Vision Token Reduction via Attention-Driven Self-Compression for Efficient Multimodal Large Language Models

TL;DR

This paper introduces Attention-Driven Self-Compression (ADSC), a novel method for reducing vision tokens in multimodal large language models by leveraging the LLM's attention, significantly improving efficiency while maintaining high performance.

Contribution

The paper proposes a new token compression technique that uses the LLM's attention to guide progressive vision token reduction without auxiliary modules or attention modifications.

Findings

Reduces FLOPs by 53.7% and memory by 56.7% on LLaVA-1.5

Maintains 98.2% of original performance after compression

Outperforms prior pruning methods in efficiency and accuracy

Abstract

Multimodal Large Language Models (MLLMs) incur significant computational cost from processing numerous vision tokens through all LLM layers. Prior pruning methods operate either before the LLM, limiting generality due to diverse encoder-projector designs or within the LLM using heuristics that are incompatible with FlashAttention.

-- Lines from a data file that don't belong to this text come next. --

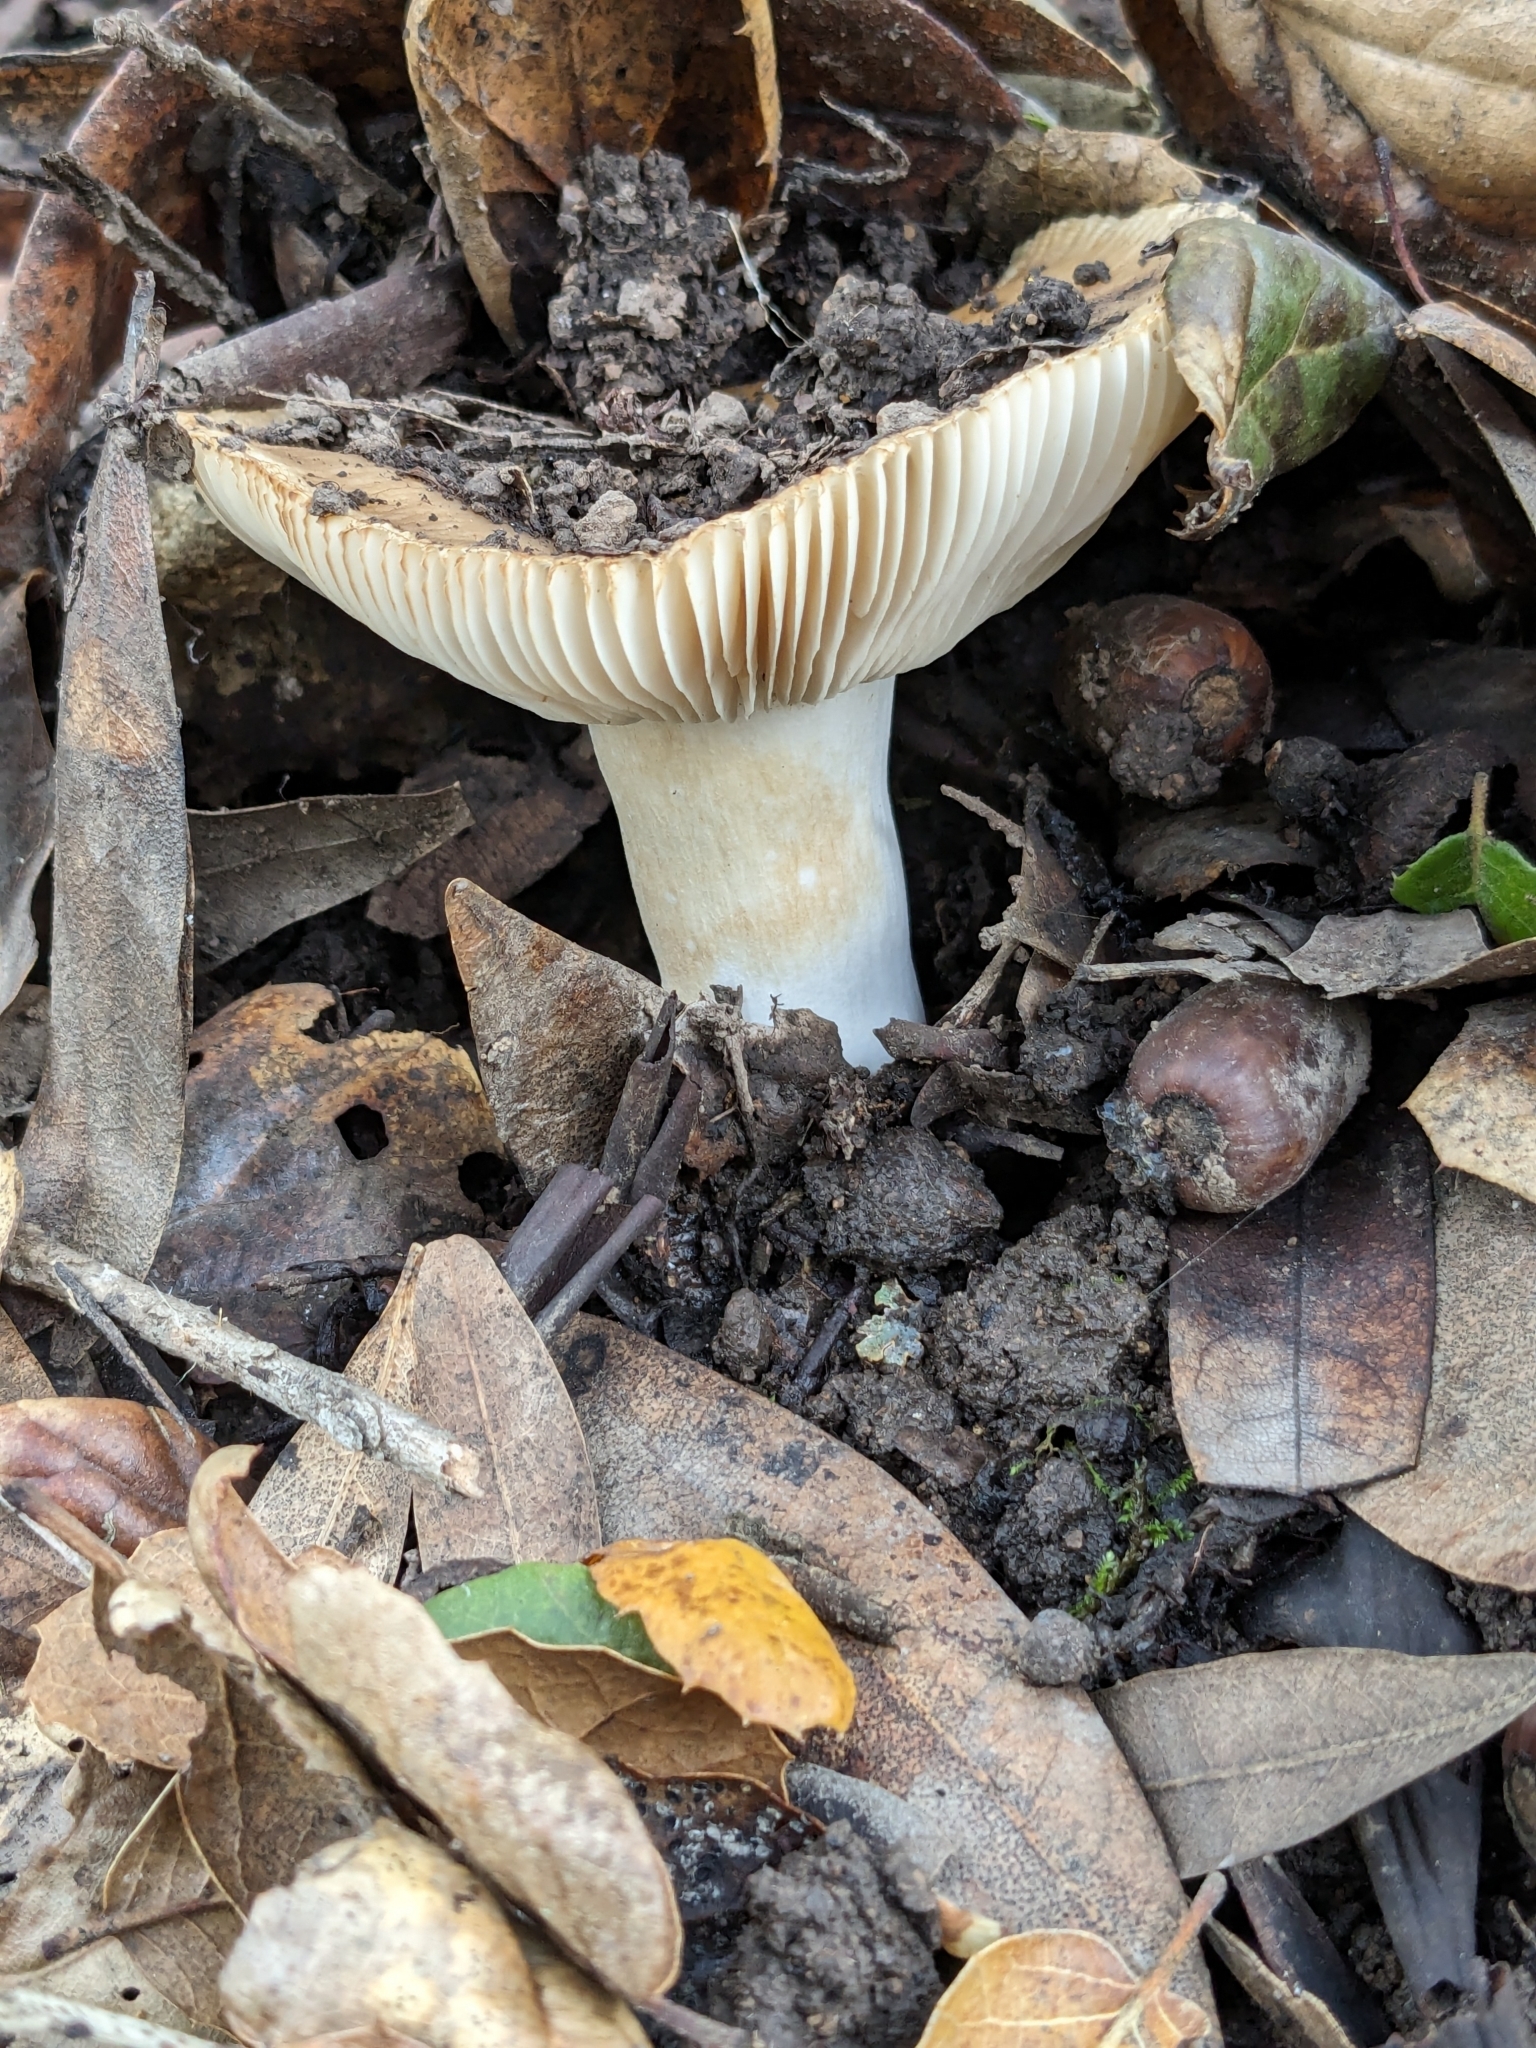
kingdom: Fungi
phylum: Basidiomycota
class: Agaricomycetes
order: Russulales
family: Russulaceae
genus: Russula
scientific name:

We take a different approach: rather than identifying unimportant tokens, we treat the LLM itself as the optimal guide for compression. Observing that deeper layers naturally transmit vision-to-text information, we introduce Attention-Driven Self-Compression (ADSC), a simple, broadly applicable method that progressively reduces vision tokens using only the LLM's attention mechanism. Our method applies uniform token downsampling at selected layers, forming bottlenecks that encourage the model to reorganize and compress information into the remaining tokens. It requires no score computation, auxiliary modules, or attention modification, and remains fully compatible with FlashAttention. Applied to LLaVA-1.5, ADSC reduces FLOPs by 53.7% and peak KV-cache memory by 56.7%, while preserving 98.2% of the original model performance. Across multiple benchmarks, it outperforms prior pruning approaches in both efficiency and accuracy. Crucially, under high compression ratios, our method remains robust while heuristic-based techniques degrade sharply.